**Action item**
Pull out the lines from the one containing "Each image here" through the one containing "0.184852, 0.889161, -1.357194]]" and reproduce them word for word. Leave the pictures out of your answer.

**Dataset records**

==========

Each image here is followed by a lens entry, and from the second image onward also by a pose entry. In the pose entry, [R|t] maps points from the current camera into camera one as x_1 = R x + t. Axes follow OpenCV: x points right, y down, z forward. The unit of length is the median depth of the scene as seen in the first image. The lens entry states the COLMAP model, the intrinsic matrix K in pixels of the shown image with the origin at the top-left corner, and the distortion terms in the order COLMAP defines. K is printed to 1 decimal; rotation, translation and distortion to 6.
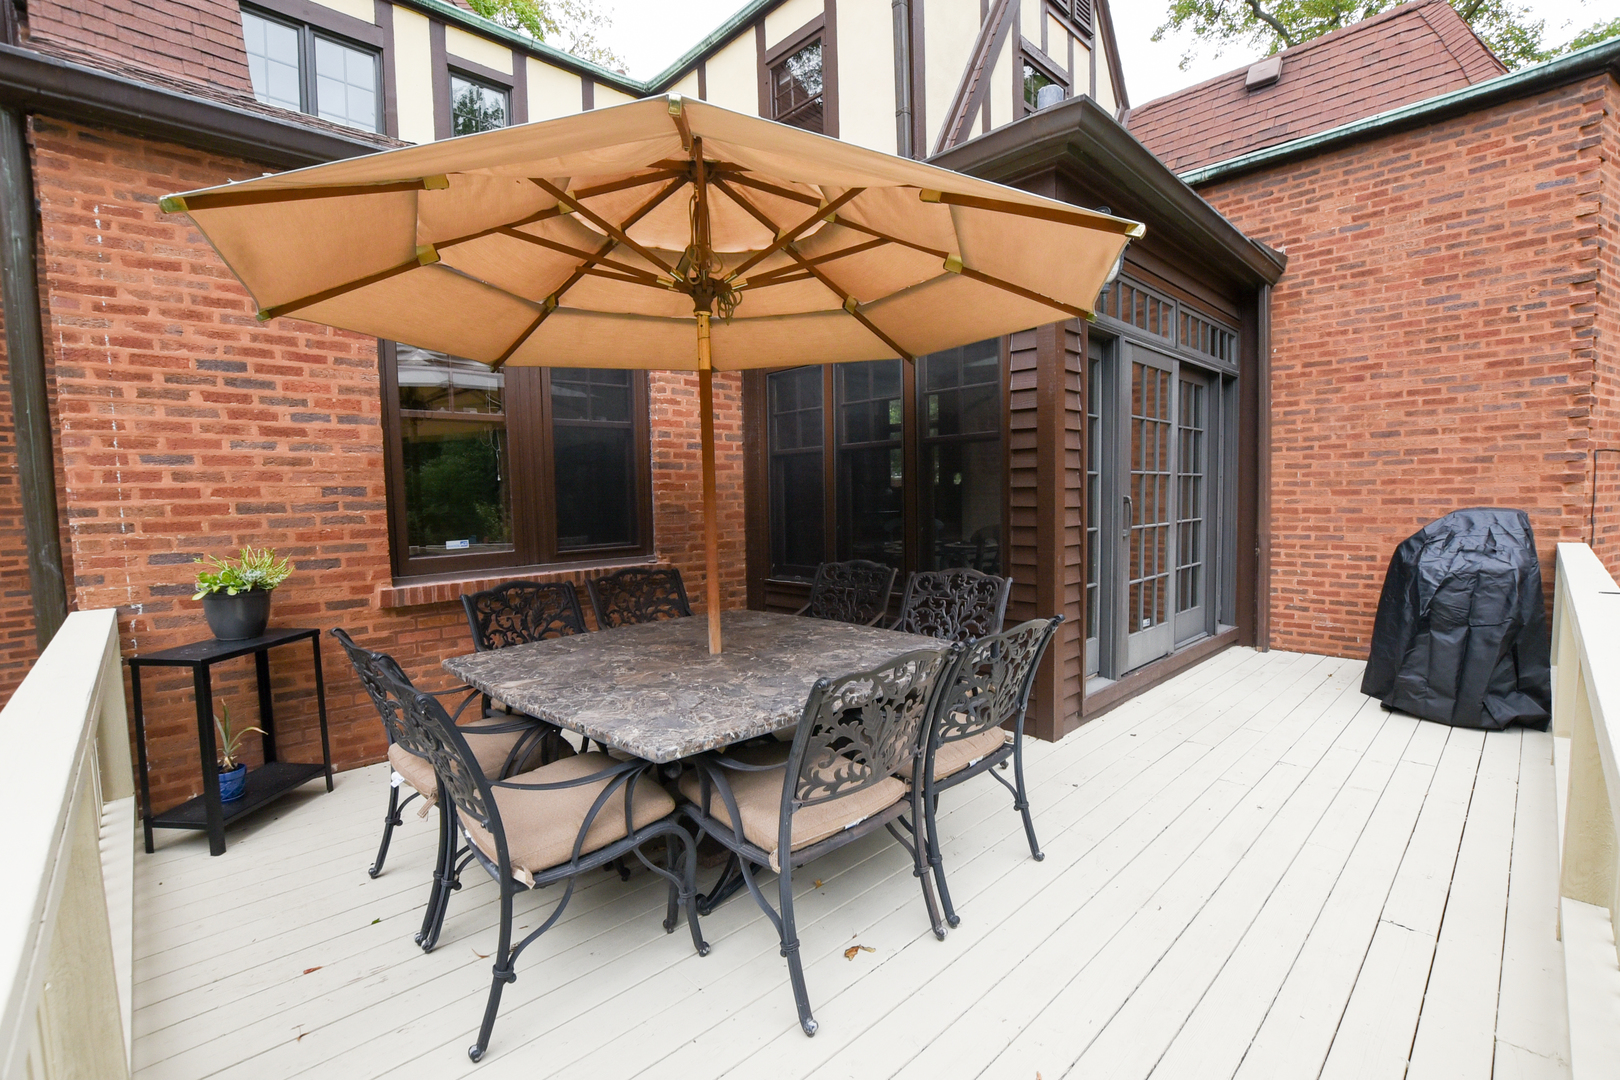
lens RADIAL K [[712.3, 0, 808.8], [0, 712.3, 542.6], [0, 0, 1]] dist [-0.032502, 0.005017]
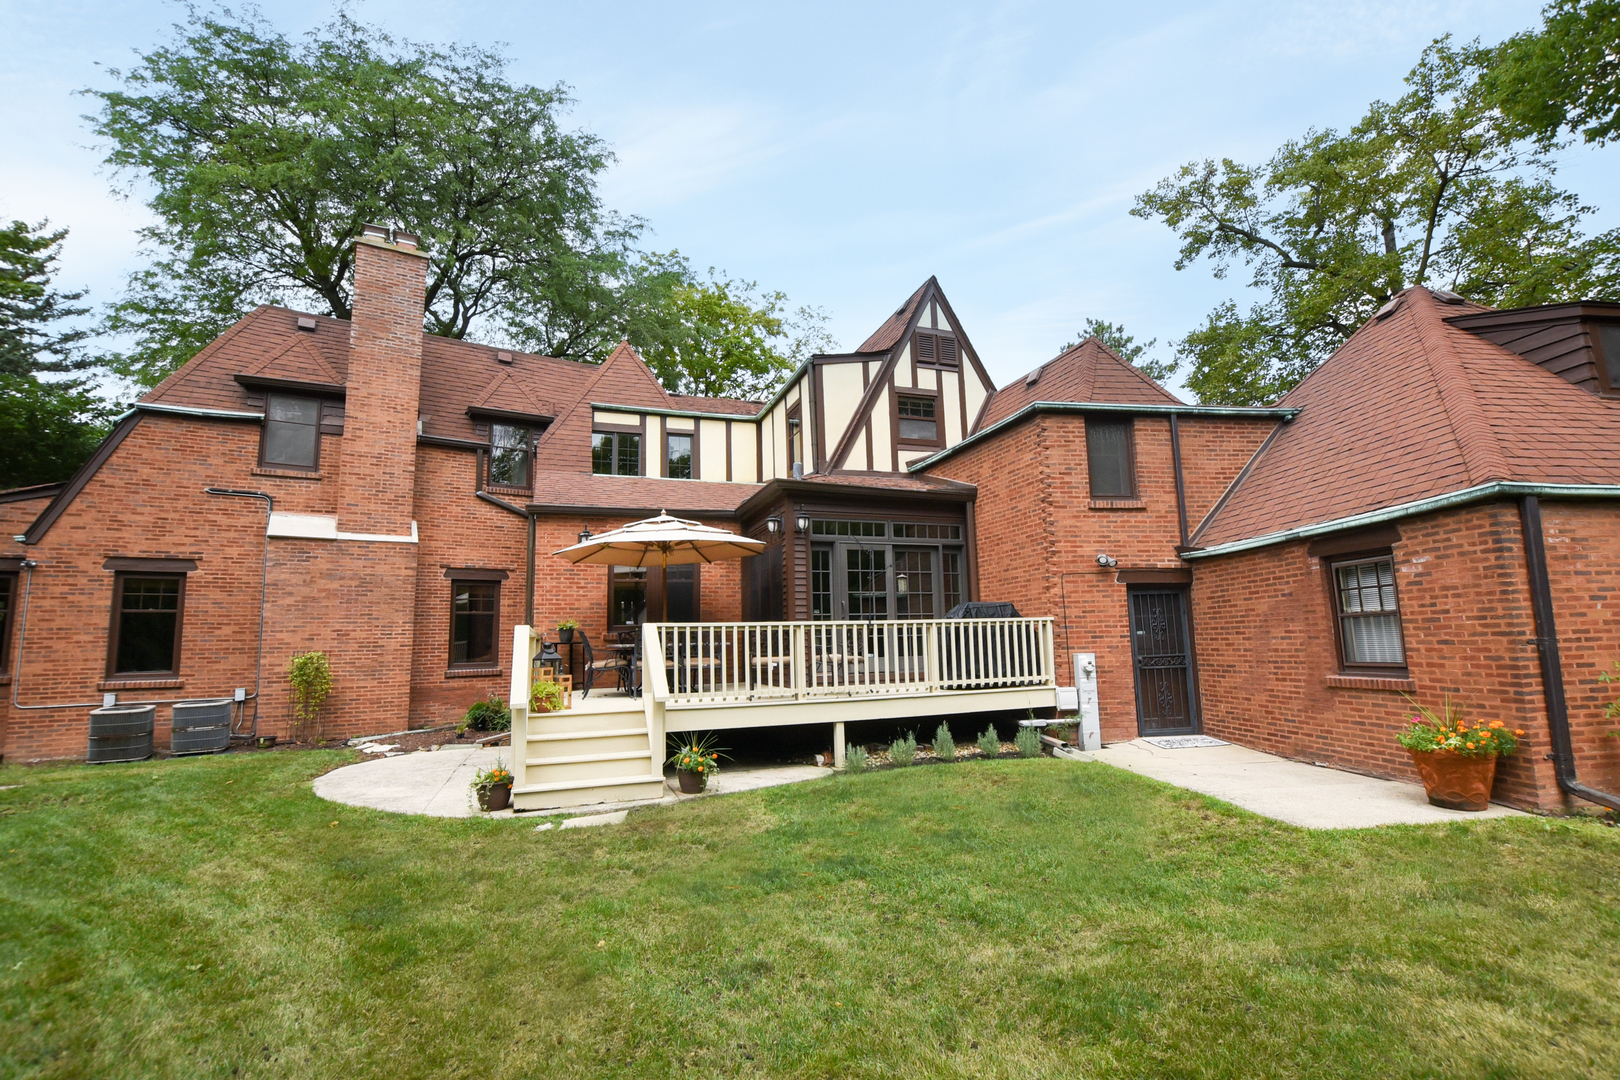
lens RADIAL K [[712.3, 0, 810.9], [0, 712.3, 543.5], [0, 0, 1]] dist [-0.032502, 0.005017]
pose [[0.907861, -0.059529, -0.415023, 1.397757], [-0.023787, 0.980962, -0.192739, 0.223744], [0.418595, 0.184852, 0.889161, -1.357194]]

==========

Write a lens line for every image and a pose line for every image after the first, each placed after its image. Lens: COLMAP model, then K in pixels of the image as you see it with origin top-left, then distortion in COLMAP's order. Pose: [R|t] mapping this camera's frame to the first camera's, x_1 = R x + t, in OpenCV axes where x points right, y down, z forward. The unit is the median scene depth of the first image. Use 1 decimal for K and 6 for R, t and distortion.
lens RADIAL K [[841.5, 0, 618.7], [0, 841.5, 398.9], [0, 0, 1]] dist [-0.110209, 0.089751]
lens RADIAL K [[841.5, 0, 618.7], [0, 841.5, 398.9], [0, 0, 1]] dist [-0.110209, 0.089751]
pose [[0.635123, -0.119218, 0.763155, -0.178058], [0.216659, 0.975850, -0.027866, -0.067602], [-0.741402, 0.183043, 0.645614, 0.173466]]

==========

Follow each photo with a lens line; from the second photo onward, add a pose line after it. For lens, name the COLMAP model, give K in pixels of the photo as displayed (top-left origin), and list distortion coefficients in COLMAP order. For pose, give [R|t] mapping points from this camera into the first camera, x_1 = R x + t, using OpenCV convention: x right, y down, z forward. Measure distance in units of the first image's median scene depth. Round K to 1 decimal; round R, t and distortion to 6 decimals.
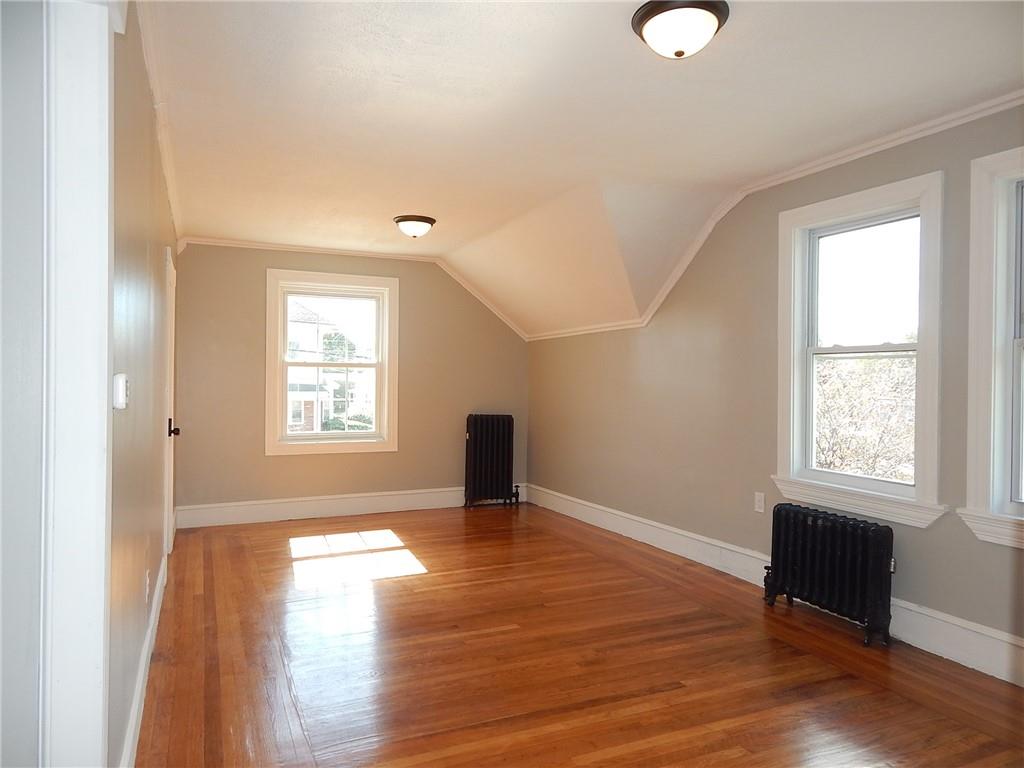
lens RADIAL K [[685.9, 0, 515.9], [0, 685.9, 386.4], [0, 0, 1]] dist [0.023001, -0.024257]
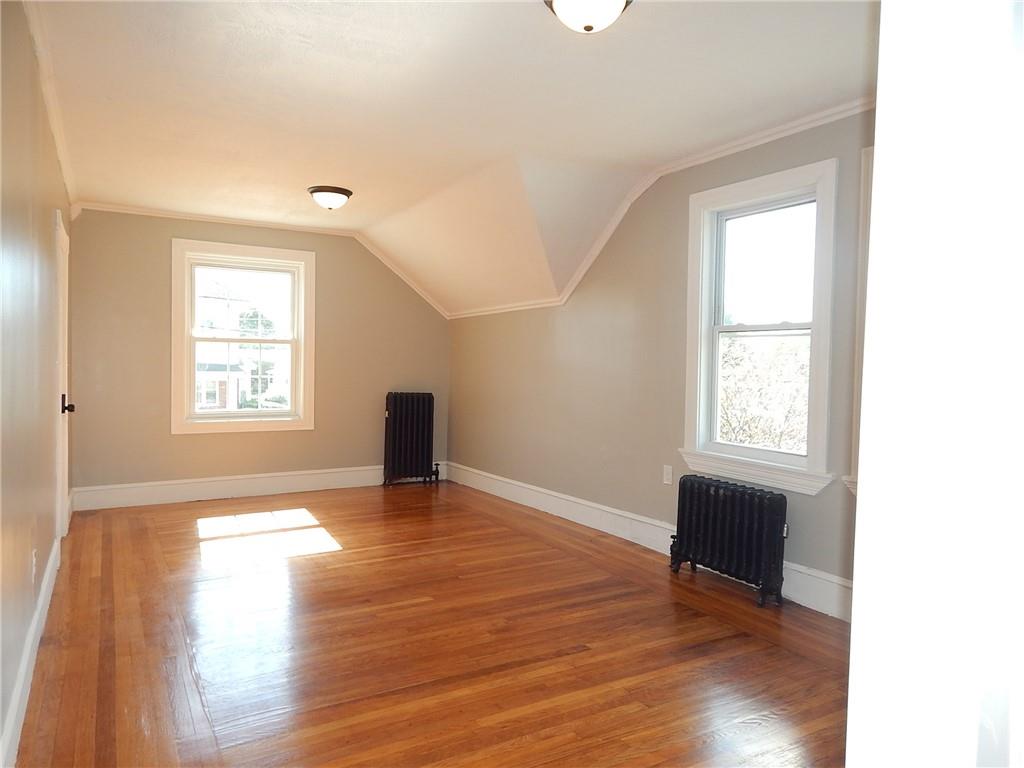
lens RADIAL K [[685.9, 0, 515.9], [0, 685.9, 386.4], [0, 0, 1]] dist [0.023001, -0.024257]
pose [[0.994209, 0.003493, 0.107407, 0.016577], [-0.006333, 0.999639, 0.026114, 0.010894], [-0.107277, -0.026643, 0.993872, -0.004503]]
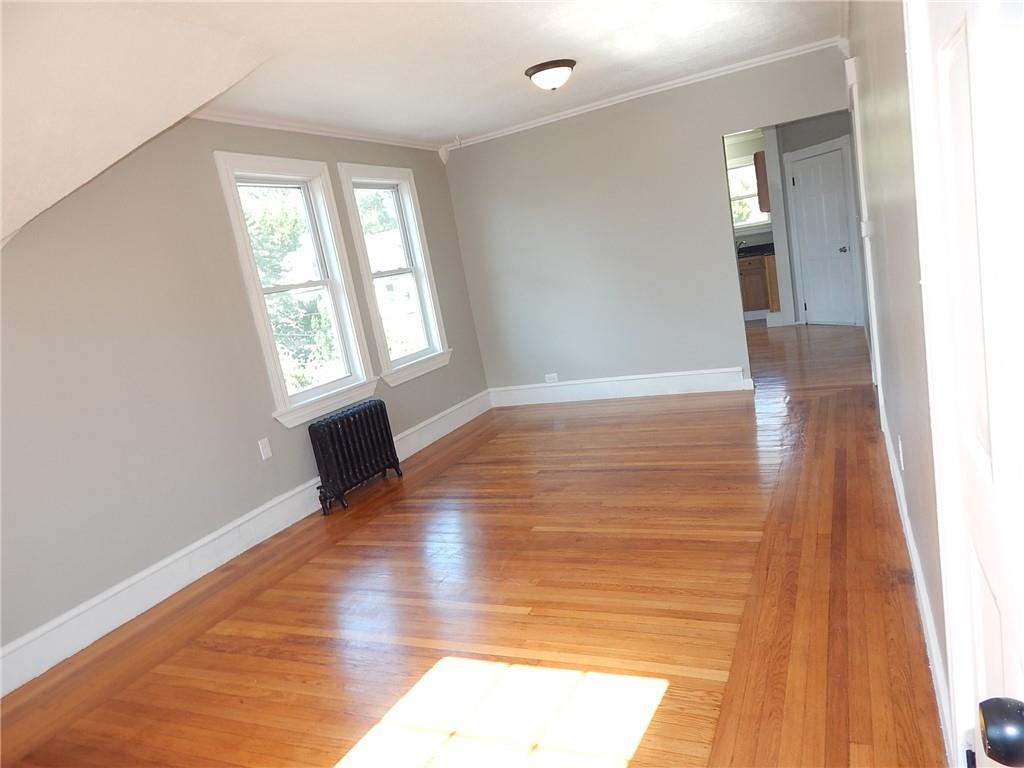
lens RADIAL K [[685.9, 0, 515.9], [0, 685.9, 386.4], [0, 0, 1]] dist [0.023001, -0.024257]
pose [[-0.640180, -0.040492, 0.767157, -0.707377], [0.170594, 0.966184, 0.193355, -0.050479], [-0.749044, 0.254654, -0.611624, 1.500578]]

==========

**Written reply**
Each image here is followed by a lens entry, and from the second image onward also by a pose entry. In the pose entry, [R|t] maps points from the current camera into camera one as x_1 = R x + t. Axes follow OpenCV: x points right, y down, z forward. The unit of length is the median depth of the scene as seen in the first image. The lens entry states the COLMAP model, the intrinsic matrix K in pixels of the shown image with the origin at the top-left corner, and the distortion terms in the order COLMAP defines. K is printed to 1 decimal; rotation, translation and distortion to 6.
lens RADIAL K [[712.3, 0, 808.8], [0, 712.3, 542.6], [0, 0, 1]] dist [-0.032502, 0.005017]
lens RADIAL K [[712.3, 0, 810.9], [0, 712.3, 543.5], [0, 0, 1]] dist [-0.032502, 0.005017]
pose [[0.907861, -0.059529, -0.415023, 1.397757], [-0.023787, 0.980962, -0.192739, 0.223744], [0.418595, 0.184852, 0.889161, -1.357194]]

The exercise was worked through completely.